- Born: 14 August 1897
- Died: 11 April 2003 Shilpashram, Purulia, West Bengal, India
- Other names: Manbhum Janani
- Known for: Freedom Fighter
- Children: Arun Chandra Ghosh Urmila Majumder+ Amal Chandra Ghosh

= Labanya Prabha Ghosh =

Indian politician (1897–2003)

Labanya Prabha Ghosh (14 August 1897 - 11 April 2003), also called Labanya Devi, a Gandhian, was a prominent personality of the Indian freedom movement, from Purulia District of West Bengal. She lived for almost 106 years and during later part of her life, was forced to live in a poverty-stricken ashram, her only source of income being a pension paid for freedom fighters. All through her life, before and after independence of India, she fought for justice of common man.

==Early life and freedom fighter==
She was born on 14 August 1897 and was popularly known as "Manbhum Janani" (Mother of Manbhum district). In 1908, at the age of 11, she was married to Atul Chandra Ghosh, another important personality of Indian freedom movement from Purulia district. She never went to school but was taught by her father. Her father, Risi Nabarun Chandra was also a freedom fighter, who along with his son-in-law, established "Shilpashram", at Telkalpara, Purulia, which was a place of gathering for several freedom fighters including Subhas Chandra Bose, Chittaranjan das and on certain occasions, Mahatma Gandhi also visited this ashram. She was the first woman MLA from Purulia who was elected representing Lok sevak Sangha. She was an active member of "Shilpashram", an important center of freedom struggle movement of Manbhum region. She wrote several article in Mukti, a weekly periodical established by her husband at Purulia and she continued as editor of the periodical after his death in 1961. She was a leading lady for several protests in Purulia during British Raj and she was recognised as an important freedom fighter of the area. Her son Arun Chandra Gosh and daughter Urmila Majumdar were also freedom fighters and lived with her in Shilpashrama, Purulia.

==Salt March==
She played a major role in Salt March (1930) and Pataka Satyagraha (1945) and was arrested several times by British Government. She also undertook individual Satyagraha and was arrested by British during 1941. Labanya Prabha Ghosh along with her daughter Kamala Ghosh organised protest in Shilpa Ashrama, Purulia as a part of Quit India movement called by Mahatma Gandhi during 1942 and both were arrested.

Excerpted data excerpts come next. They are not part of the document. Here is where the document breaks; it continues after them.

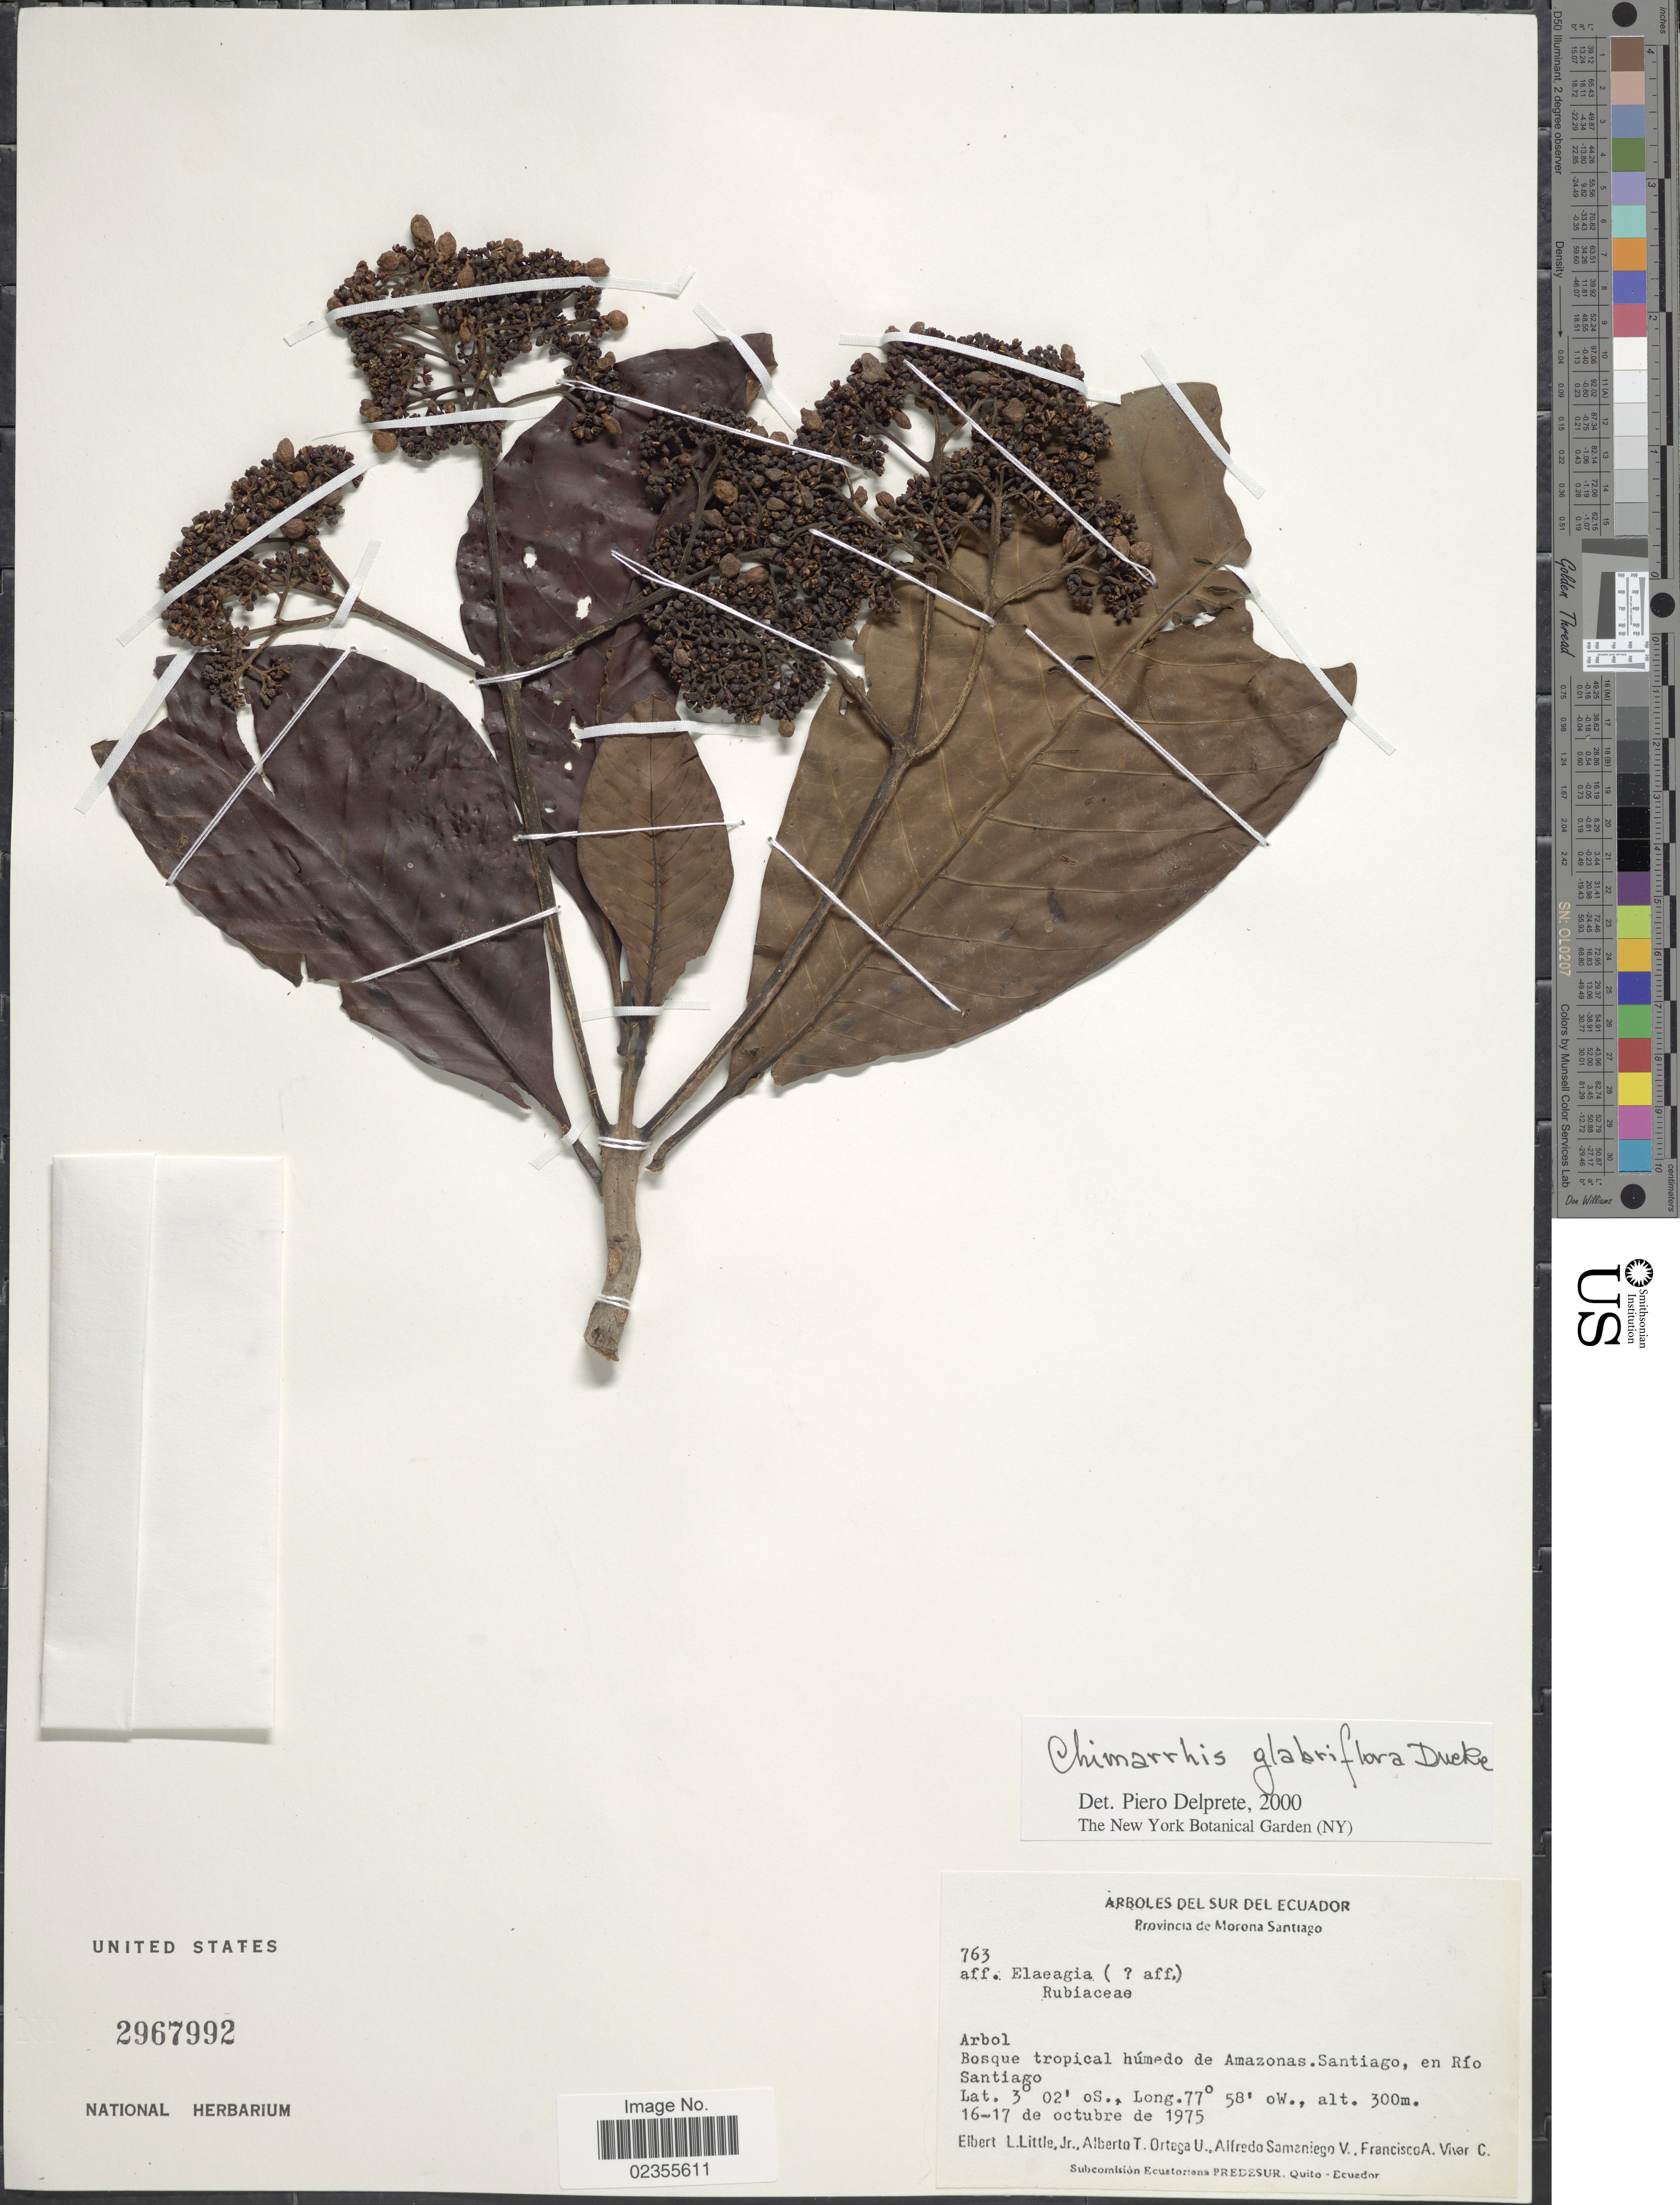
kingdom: Plantae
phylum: Tracheophyta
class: Magnoliopsida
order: Gentianales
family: Rubiaceae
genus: Chimarrhis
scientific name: Chimarrhis glabriflora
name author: Ducke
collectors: E. L. Little, A. T. Ortega U., A. V. Samaniego & F. A. Vivar C.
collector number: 763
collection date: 1975-10-16/1975-10-17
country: Ecuador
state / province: Morona-Santiago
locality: Bosque tropical humedo de Amazonas. Santiago , en Rio Santiago, Sur del Ecuador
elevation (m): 300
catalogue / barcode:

After India's Independence, she participated in Bhasa Andolon in Bihar, for which she was arrested and later, because of this agitation, Purulia was separated from Bihar and merged with West Bengal on linguistic lines. Again, in emergency period, she was arrested during 1975.

She died on 11 April 2003 at the age of 106.

== Recognitions ==
- She was felicitated by Sunil Gangopadhyay in February 2003, on behalf of Bhasha Sahid Smarak Samity for her Contribution to the language movement (Bhasa Andolon).